Владычество Тосканини изменило всю иерархию мира грамзаписи.
Индустрия, наживавшая огромные деньги на певцах и солистах, вращалась теперь
вокруг мифа о подобном Моисею вожде, который взмахивает палочкой в пустыне и
создает потоки звука. RCA подписала в Бостоне контракт с Сергеем Кусевицким, а
в Филадельфии с Юджином Орманди и плодовитым Стоковским. Вернувшаяся на поле
конкурентных сражений «Columbia» выиграла в 1938 году, благодаря основавшему
«Columbia Broadcastting System» (CBS) Уильяму Пейли (сыну производившего сигары
русского еврея), своего рода партию в покер. Пейли увел у RCA «лучшего продавца
грамзаписей», якобы эстета по имени Эдвард Валлерштейн, и тот дал лейблу
«Columbia» новое имя, «Masterworks» и довел продажи классических грамзаписей с
одного с небольшим миллиона долларов в 1939-м до 12 миллионов в 1945-м.

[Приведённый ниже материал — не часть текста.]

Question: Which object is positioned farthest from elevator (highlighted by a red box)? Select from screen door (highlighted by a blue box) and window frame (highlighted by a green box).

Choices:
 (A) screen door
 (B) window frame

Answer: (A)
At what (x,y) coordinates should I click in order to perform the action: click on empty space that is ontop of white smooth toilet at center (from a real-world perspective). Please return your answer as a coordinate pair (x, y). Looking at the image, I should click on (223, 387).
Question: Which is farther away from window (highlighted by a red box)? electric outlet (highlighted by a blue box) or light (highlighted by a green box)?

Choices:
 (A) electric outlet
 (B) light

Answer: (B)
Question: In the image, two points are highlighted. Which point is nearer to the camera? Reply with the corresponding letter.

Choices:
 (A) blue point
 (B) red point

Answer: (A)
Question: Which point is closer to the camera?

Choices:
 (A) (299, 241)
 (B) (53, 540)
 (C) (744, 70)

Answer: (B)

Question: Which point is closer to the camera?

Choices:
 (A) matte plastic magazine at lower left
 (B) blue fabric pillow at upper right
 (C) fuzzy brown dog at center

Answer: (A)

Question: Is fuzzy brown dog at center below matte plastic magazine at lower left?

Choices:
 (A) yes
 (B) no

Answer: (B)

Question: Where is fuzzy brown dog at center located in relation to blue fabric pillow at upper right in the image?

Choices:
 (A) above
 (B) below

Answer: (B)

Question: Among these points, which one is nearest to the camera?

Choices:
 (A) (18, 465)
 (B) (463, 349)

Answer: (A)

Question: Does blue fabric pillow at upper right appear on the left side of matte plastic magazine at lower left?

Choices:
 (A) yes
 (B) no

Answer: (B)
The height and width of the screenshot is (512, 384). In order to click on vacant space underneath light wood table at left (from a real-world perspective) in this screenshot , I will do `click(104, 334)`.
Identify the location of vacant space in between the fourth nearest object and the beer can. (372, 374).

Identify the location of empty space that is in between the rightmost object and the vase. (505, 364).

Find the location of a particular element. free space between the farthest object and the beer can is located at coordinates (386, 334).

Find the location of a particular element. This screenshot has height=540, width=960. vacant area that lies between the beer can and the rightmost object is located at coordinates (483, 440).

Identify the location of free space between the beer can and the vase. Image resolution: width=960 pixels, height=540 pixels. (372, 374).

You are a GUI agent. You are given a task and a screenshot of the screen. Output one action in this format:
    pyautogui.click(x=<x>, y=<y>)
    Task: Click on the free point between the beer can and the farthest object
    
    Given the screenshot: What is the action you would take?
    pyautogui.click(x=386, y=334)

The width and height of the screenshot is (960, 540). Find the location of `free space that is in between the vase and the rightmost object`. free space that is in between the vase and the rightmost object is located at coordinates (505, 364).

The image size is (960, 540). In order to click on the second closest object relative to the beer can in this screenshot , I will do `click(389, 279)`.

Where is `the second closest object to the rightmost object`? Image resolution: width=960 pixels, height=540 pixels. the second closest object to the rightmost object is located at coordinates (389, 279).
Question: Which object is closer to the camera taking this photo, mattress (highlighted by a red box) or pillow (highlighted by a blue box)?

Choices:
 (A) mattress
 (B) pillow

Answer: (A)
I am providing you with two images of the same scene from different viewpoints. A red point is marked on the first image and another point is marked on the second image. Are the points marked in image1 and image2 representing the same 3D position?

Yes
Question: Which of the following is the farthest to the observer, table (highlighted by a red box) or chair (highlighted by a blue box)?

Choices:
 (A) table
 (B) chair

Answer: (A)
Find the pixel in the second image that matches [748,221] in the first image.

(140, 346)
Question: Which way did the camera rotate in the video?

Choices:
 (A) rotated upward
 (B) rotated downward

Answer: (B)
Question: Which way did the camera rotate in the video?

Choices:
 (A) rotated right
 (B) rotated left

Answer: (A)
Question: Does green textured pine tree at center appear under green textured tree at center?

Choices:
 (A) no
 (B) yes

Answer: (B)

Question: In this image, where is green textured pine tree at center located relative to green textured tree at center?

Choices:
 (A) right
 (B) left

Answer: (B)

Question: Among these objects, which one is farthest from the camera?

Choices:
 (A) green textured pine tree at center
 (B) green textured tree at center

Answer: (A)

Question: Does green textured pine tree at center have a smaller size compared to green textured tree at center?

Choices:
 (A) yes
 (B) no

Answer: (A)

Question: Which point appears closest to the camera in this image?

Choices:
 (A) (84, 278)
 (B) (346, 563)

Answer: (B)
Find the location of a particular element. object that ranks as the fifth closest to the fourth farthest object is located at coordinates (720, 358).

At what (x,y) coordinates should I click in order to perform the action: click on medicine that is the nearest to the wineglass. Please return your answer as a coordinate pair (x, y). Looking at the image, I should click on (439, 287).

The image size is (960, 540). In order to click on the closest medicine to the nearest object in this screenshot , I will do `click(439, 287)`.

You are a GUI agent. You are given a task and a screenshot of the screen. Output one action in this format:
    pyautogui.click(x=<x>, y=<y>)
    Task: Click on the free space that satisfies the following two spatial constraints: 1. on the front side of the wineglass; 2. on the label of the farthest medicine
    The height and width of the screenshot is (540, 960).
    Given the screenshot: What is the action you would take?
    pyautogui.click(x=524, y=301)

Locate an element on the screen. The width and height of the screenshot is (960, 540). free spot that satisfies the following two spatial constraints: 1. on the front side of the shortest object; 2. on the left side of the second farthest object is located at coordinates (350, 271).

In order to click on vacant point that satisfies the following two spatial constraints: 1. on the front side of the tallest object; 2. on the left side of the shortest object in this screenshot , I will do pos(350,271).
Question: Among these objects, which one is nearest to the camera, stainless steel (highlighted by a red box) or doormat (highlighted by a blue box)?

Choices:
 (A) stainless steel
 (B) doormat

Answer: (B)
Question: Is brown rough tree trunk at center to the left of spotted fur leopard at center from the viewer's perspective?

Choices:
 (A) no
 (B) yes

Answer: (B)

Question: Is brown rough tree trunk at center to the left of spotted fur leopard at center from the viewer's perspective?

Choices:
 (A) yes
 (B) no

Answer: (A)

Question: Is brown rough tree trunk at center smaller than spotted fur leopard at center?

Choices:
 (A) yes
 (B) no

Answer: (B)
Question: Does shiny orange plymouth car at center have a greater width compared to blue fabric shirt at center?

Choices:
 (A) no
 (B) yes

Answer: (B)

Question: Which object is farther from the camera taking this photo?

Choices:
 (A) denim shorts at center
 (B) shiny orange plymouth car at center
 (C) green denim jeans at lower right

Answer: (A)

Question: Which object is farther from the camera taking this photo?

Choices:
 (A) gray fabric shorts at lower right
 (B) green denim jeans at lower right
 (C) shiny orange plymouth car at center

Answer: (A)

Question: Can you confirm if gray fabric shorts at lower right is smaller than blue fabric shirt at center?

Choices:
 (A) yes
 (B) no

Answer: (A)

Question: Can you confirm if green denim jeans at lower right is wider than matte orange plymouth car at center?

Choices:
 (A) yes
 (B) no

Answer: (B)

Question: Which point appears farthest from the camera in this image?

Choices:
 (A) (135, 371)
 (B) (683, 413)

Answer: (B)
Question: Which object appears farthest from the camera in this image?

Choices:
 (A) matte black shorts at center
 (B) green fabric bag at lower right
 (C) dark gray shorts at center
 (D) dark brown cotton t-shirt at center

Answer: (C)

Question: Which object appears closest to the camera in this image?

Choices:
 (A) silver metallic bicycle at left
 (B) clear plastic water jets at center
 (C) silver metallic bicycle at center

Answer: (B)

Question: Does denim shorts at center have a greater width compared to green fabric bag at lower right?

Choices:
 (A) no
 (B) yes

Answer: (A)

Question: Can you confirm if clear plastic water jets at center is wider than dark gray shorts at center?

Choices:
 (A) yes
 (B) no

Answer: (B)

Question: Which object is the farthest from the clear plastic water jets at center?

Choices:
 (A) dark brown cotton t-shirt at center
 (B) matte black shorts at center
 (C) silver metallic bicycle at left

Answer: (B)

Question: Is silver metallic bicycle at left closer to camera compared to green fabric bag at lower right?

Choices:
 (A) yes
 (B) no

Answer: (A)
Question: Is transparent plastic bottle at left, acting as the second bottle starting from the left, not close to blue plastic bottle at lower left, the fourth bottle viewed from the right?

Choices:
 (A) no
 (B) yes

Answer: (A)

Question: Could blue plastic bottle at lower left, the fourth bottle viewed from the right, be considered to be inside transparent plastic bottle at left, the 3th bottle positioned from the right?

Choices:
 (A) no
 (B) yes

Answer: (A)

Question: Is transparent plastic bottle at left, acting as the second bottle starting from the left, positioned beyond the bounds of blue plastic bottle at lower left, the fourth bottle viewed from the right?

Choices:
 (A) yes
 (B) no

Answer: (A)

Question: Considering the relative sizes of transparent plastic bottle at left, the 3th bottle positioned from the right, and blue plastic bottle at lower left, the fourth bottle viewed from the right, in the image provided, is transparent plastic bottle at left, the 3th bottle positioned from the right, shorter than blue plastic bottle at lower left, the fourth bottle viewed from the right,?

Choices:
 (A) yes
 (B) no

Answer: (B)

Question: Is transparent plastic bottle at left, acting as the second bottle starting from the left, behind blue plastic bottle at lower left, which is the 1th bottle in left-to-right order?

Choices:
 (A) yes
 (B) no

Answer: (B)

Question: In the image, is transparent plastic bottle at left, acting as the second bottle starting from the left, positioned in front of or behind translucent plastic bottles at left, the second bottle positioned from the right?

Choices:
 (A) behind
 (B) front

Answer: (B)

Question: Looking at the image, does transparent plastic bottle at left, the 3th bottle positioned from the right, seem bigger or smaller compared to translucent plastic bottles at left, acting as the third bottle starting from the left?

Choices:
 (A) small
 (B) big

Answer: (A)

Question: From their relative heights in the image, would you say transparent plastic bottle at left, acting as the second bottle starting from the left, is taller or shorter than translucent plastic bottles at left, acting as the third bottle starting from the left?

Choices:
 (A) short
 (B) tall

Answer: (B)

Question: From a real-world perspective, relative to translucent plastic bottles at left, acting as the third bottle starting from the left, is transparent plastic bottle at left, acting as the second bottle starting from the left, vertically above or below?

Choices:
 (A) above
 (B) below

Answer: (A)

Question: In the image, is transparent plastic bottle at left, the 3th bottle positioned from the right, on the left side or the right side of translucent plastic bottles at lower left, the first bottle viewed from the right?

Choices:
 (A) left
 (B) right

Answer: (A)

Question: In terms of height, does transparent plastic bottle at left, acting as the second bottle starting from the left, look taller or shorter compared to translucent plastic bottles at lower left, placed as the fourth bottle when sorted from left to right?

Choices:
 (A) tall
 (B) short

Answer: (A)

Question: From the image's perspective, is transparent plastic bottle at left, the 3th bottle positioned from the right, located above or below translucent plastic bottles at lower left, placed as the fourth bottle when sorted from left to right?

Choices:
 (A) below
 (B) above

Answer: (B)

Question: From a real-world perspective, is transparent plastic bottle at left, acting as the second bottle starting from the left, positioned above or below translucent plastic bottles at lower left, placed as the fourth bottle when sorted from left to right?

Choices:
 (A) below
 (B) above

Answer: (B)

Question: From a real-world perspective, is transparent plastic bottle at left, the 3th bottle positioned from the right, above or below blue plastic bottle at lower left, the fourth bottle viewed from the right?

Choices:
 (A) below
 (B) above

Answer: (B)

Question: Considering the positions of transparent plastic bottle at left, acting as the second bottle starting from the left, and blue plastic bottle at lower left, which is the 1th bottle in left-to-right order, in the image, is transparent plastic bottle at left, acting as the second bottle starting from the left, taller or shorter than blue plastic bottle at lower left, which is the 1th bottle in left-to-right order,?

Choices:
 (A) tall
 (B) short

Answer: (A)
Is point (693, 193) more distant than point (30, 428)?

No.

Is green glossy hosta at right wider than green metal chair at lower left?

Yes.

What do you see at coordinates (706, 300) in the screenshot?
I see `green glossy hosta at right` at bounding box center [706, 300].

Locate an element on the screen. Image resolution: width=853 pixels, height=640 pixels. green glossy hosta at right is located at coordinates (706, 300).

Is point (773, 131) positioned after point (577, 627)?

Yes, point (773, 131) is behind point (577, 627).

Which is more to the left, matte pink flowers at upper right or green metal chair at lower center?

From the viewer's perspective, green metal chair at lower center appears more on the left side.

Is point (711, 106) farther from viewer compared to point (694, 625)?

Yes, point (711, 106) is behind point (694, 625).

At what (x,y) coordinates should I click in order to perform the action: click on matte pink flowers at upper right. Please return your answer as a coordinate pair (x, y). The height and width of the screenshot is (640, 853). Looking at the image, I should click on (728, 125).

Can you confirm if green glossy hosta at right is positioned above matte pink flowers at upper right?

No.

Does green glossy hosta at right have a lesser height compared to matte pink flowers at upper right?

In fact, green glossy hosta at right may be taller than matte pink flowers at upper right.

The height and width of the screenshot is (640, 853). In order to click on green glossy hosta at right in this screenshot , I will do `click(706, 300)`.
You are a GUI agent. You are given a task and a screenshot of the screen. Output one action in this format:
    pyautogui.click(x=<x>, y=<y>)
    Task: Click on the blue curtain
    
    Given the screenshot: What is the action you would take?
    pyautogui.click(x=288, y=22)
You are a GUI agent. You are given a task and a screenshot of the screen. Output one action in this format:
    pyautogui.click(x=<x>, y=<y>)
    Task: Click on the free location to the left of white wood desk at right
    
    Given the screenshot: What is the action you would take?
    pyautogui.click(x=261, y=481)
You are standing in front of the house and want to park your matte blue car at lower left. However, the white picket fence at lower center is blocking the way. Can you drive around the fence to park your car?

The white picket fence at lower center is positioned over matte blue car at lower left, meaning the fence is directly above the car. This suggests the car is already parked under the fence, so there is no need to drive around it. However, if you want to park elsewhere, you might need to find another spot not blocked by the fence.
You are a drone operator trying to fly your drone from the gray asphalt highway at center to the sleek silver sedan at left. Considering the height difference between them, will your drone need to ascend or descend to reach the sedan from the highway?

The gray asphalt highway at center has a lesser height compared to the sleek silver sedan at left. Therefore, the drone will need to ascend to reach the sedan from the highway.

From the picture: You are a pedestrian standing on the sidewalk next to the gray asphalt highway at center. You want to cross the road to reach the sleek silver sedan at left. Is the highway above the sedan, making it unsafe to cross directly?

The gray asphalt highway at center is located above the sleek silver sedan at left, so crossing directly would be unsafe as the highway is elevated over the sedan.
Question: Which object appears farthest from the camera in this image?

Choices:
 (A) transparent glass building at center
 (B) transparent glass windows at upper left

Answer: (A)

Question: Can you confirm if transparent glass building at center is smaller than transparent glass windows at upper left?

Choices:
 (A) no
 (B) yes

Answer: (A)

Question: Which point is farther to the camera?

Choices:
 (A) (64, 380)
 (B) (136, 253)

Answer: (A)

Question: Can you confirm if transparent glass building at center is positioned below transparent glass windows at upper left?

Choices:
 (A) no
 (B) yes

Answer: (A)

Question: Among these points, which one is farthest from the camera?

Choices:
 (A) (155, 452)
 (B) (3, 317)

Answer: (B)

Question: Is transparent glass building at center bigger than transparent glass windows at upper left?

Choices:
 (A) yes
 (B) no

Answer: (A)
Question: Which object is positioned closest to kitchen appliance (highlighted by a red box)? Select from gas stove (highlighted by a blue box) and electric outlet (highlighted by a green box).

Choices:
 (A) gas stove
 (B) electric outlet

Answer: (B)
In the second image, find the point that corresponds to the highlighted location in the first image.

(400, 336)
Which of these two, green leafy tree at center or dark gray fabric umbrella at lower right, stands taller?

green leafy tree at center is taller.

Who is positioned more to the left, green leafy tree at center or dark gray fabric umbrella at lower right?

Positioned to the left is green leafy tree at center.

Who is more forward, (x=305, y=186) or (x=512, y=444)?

Источником этого процветания стал англичанин по рождению,
композитор Годдард Либерсон, которого Валлерштейн нанял, чтобы он исполнял роль
магнита для всякого рода маэстро. Рослый мужчина с прекрасно ухоженными руками,
свободно и не без остроумия изъяснявшийся на нескольких языках, Либерсон в свои
двадцать восемь лет основал «Союз американских композиторов» и подружился с
Игорем Стравинским. Он написал любовный роман «Трое для спальни С», обращенный
в фильм категории Б, в котором, впрочем, снялась Глория Свенсон. И Либерсон,
получив право неограниченных расходов, принялся за дело. В Кливленде он
подписал контракт с воинствующим христианином Артуром Родзинским, в
Миннеаполисе - с высокооктановым греком
Димитри Митропулосом. Грамзаписи привели обоих в Нью-Йоркский филармонический.
Затем Либерсон после скандальной схватки, смахивавшей на войну гангстеров за
владение определенной территорией, отнял у RCA Орманди, и эта компания ухватилась,
в итоге, за Пьера Монтё в Сан-Франциско и Юджина Гуссенса в Цинциннати.
Оркестровые концерты становились центральной особенностью городской жизни,
поддерживаемой возвращавшимися с полей сражений солдатами, которые получали
образование благодаря «Солдатскому биллю о правах». На челе среднего американца
прибавилось несколько складок, сделавших оное чуть более высоким.
Учинивший эту культурную революцию Тосканини был уже слишком
слаб, чтобы вполне насладиться ее плодами. Совершив 4 апреля 1954-го памятную
ошибку во время прямой трансляции увертюры к вагнеровскому «Тангейзеру», он
сложил дирижерскую палочку. После смерти, постигшей Тосканини в 1957 году, в
канун его девяностолетия, осталось наследие из 160 грамзаписей - наследие неумолимых темпов, жестких построений
и лихорадочных созвучий. Плоды революции достались его соперникам,
запечатленным рядом с ним на канонической берлинской фотографии. Бруно Вальтер
наслаждался своим бабьим летом в «CBS Masterworks», Клайбер и Клемперер
обслуживали «Decca» и «Vox». Фуртвенглер, закусив губу, подписал контракт с
EMI. «Услышав мою первую грамзапись, я самым настоящим образом заболел» - говорил он. Его подход к дирижированию,
бывший антитезисом «безжалостной ясности»[21] Тосканини, обуславливался
настроением и моментом. Бетховенский скрипичный концерт, записанный им в
Берлине 1944 года, был окрашен в тона столь мрачные, что выглядел подобием
ницшеанского «Заката богов». Тот же концерт, записанный с Менухиным в 1947-м,
купается в романтических сожалениях. Фуртвенглер оказался дирижером на все
времена. В 1950-х, в Вене, два студента-музыканта, Клаудио Аббадо и Зубин Мета,
вступили в хор Филармонического единственно ради того, чтобы присутствовать на
завораживающих репетициях Фуртвенглера. Десятилетний еврейский мальчик Даниэль
Баренбойм приходил к нему за благословением. Этого стройного и гибкого, вечно
противоречившего себе самому интеллектуала облекало подобие жреческой ауры.
Смерть Фуртвенглера в 1954 году стала завершением творческой
главы в истории дирижерства, однако стоило ему уйти, как эстетическое влияние
его удвоилось. Дирижеры старались соединить сохранившуюся в грамзаписях
интеллектуальную инстинктивность Фуртвенглера с метрономической точностью
Тосканини. Возникшая в итоге дворняжичья помесь, получившая известность как
«Тосквенглеризм», привела индустрию грамзаписи, решившую, что она получила и
то, и другое сразу, в полный восторг.